Pour les systèmes de traitement par lots et workers, surveillez l'âge du backlog plutôt que seulement le CPU du pod. Un worker de file d'attente peut être sain au niveau du pod tout en prenant du retard parce que le travail entrant dépasse la capacité de traitement. Les métriques telles que l'âge du message le plus ancien, les traitements terminés par minute, les nouvelles tentatives et les comptes de lettres mortes importent souvent plus que l'utilisation du conteneur. Le HPA peut évoluer à partir de métriques personnalisées ou externes lorsque le CPU est le mauvais signal.
Révisez les tableaux de bord après les incidents.

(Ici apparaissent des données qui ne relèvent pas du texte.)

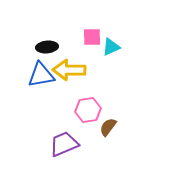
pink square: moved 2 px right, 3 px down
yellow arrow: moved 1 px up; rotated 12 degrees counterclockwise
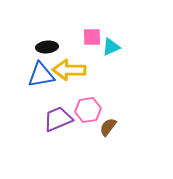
purple trapezoid: moved 6 px left, 25 px up
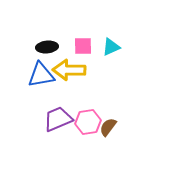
pink square: moved 9 px left, 9 px down
pink hexagon: moved 12 px down
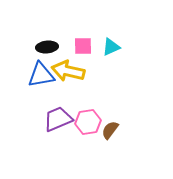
yellow arrow: moved 1 px left, 1 px down; rotated 12 degrees clockwise
brown semicircle: moved 2 px right, 3 px down
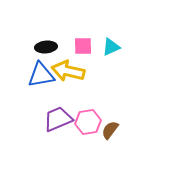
black ellipse: moved 1 px left
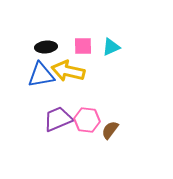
pink hexagon: moved 1 px left, 2 px up; rotated 15 degrees clockwise
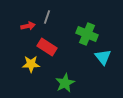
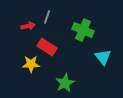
green cross: moved 4 px left, 4 px up
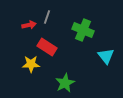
red arrow: moved 1 px right, 1 px up
cyan triangle: moved 3 px right, 1 px up
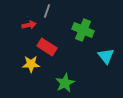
gray line: moved 6 px up
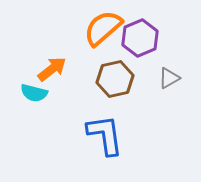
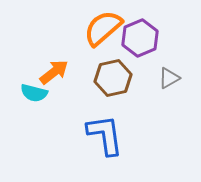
orange arrow: moved 2 px right, 3 px down
brown hexagon: moved 2 px left, 1 px up
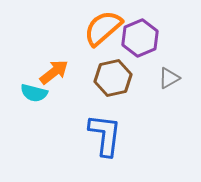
blue L-shape: rotated 15 degrees clockwise
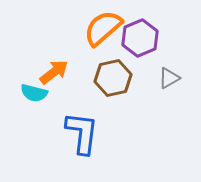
blue L-shape: moved 23 px left, 2 px up
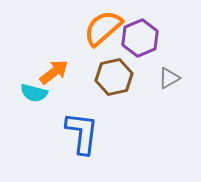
brown hexagon: moved 1 px right, 1 px up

Si les intervenants ont dû exécuter cinq commandes manuelles pour répondre à la même question, cette question mérite d'être sur un tableau de bord ou dans un runbook. La surveillance s'améliore par l'usage. L'objectif n'est pas de prédire chaque panne ; c'est de rendre la prochaine investigation plus courte et moins dépendante de la mémoire d'une seule personne.